EXERCISE GOAL: Return every line of the data below that includes the string "vous".

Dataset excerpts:
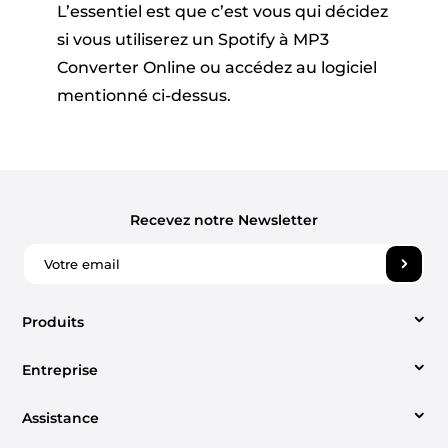
L’essentiel est que c’est vous qui décidez
si vous utiliserez un Spotify à MP3
Converter Online ou accédez au logiciel
mentionné ci-dessus.
Recevez notre Newsletter
Produits
Entreprise
Video Converter
Assistance
À propos
Apple Music Converter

SOLUTION TO THE PROBLEM:
L’essentiel est que c’est vous qui décidez
si vous utiliserez un Spotify à MP3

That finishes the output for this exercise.